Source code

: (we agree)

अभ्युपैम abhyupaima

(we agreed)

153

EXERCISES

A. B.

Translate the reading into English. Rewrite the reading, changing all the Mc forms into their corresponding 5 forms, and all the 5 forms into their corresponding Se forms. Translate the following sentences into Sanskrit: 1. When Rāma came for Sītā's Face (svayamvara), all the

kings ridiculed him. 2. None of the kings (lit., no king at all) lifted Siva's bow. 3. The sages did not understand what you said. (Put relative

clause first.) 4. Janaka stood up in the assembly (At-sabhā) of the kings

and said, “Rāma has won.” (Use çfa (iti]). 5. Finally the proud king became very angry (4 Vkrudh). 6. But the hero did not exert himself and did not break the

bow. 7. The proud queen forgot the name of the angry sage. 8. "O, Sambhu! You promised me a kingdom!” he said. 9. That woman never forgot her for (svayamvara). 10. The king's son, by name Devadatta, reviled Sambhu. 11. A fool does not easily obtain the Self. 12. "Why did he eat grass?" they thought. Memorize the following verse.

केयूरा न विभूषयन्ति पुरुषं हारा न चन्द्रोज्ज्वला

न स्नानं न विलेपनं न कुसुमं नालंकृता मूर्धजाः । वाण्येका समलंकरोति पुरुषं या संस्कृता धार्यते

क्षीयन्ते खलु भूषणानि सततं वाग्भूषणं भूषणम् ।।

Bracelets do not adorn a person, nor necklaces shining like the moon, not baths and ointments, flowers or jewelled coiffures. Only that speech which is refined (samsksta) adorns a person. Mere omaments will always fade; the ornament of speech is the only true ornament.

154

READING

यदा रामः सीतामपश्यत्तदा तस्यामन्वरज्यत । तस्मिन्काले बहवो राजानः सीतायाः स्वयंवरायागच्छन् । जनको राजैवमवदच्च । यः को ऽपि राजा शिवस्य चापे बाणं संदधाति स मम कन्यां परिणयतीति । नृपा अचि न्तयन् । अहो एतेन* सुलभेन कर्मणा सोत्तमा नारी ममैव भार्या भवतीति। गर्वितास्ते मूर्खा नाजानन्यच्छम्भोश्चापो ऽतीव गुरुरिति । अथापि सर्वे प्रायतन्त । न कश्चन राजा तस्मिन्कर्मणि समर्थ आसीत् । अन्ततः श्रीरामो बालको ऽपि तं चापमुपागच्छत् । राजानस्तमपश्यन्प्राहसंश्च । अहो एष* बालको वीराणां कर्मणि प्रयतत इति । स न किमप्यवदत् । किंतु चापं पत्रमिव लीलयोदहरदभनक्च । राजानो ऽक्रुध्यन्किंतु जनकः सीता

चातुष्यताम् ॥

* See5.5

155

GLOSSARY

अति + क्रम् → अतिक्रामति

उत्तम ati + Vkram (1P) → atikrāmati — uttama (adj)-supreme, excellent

.....

### Exercise
Reproduce the lines above, from the one containing "Bracelets do not" through the last line, with nothing changed.

### Exercise output
Bracelets do not adorn a person, nor necklaces shining like the moon, not baths and ointments, flowers or jewelled coiffures. Only that speech which is refined (samsksta) adorns a person. Mere omaments will always fade; the ornament of speech is the only true ornament.

154

READING

यदा रामः सीतामपश्यत्तदा तस्यामन्वरज्यत । तस्मिन्काले बहवो राजानः सीतायाः स्वयंवरायागच्छन् । जनको राजैवमवदच्च । यः को ऽपि राजा शिवस्य चापे बाणं संदधाति स मम कन्यां परिणयतीति । नृपा अचि न्तयन् । अहो एतेन* सुलभेन कर्मणा सोत्तमा नारी ममैव भार्या भवतीति। गर्वितास्ते मूर्खा नाजानन्यच्छम्भोश्चापो ऽतीव गुरुरिति । अथापि सर्वे प्रायतन्त । न कश्चन राजा तस्मिन्कर्मणि समर्थ आसीत् । अन्ततः श्रीरामो बालको ऽपि तं चापमुपागच्छत् । राजानस्तमपश्यन्प्राहसंश्च । अहो एष* बालको वीराणां कर्मणि प्रयतत इति । स न किमप्यवदत् । किंतु चापं पत्रमिव लीलयोदहरदभनक्च । राजानो ऽक्रुध्यन्किंतु जनकः सीता

चातुष्यताम् ॥

* See5.5

155

GLOSSARY

अति + क्रम् → अतिक्रामति

उत्तम ati + Vkram (1P) → atikrāmati — uttama (adj)-supreme, excellent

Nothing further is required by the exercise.